Halvard Johnson
Sonnet: My Dog Sunyata


Having a bite--falafel or maybe a slice of pizza (extra
cheese, no meat)--I watched the dog outside, leashed to a utility
pole, sitting quietly, waiting for its master or mistress, whatever,
reminding me of my dog Sunyata, who never failed to amuse

me whenever I took notice of him. "Here, Sunyata,"
I would command, and he would unfailingly obey, come
to wherever I was and sit there, looking up at me
with his brown eyes. My dog Sunyata hated the president

as much as I did, rolled his eyes and growled whenever
he came on TV. My wife had taken to leaving us alone
at such times, knowing that to do otherwise would invite
retribution. Streetcars still came and went in those days,

taking their power from overhead powerlines, as though
power were something just there to be taken.





Train


Down at the station I am struck
by a thought that carries
me along with it past downtown
exclamations along the order

of “Look at me!” and “Here am
I!” and into seedy boroughs
of “No way!” streets and “Who you
lookin' at?” alleys. Then the green

of “I've got mine, Jack” suburbs
flashes by on the right, with river
sucked seaward on the left, until
the little towns—so quaint, so coy—

slide past. First, “Why me, O Lord?”
then “What have I done to deserve this?”
in quick succession; then, farther north,
in dairy country, a bite-sized town called “Huh?”

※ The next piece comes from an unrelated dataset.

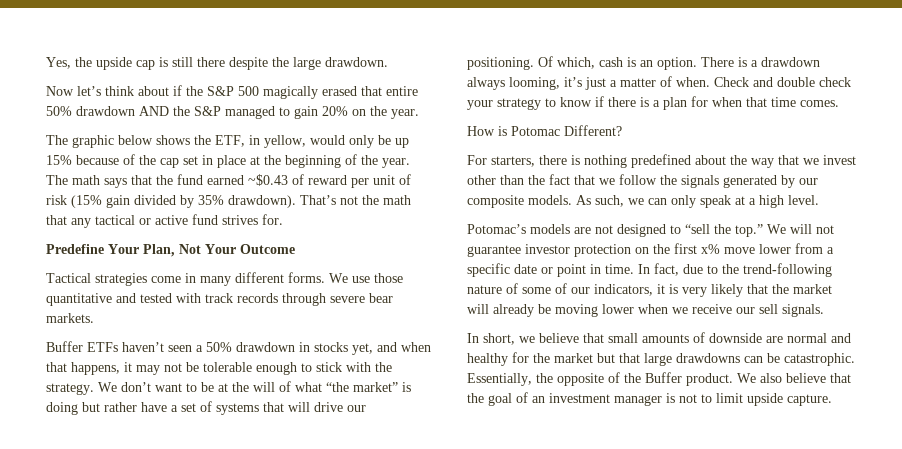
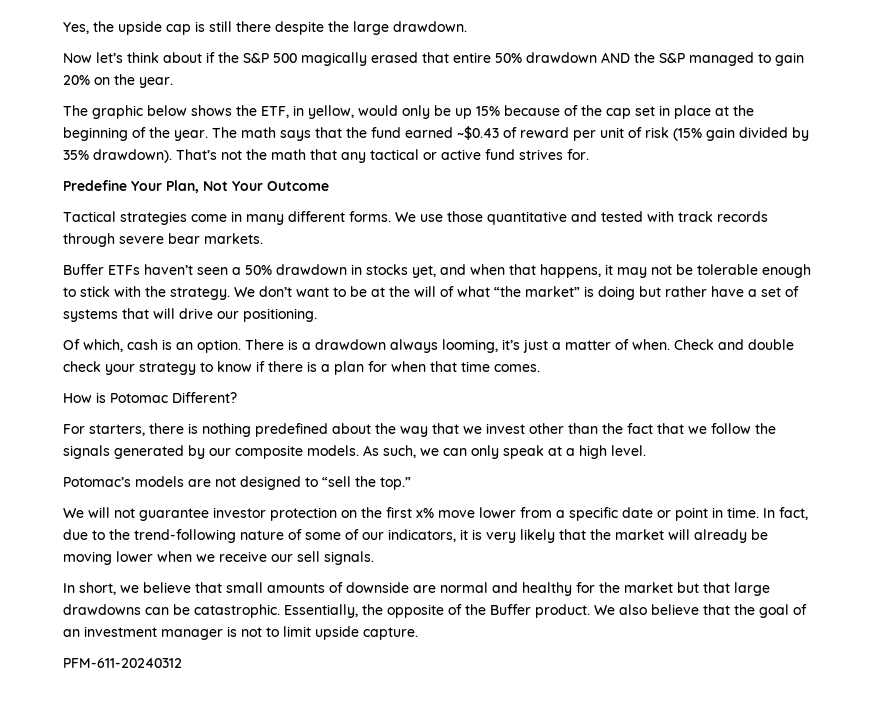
(534, 63) none -> (317, 315) //
(763, 230) none -> (411, 483) //
(832, 400) none -> [63,658,182,668] // PFM-611-20240312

For an hour I brood between “Huh?”
and “Hmmm,” where there's a longish
stop for fuel and water, and I
climb off and walk around for a while.

Back on board, I start taking
notes, jotting down this’s
and that’s about these’s and those’s.
I hear a conductor coming through

the car—voice powerful and deep—
announcing, “Next stop, Eureka!”
I snap to wakefulness, fully aware
now that I’ve had a doze—on the wrong

train, on the wrong coast, for any
sort of ultimate destination—
so at the next station, the one for Muddle
and Quandary, I grab my bags, get off, and am home.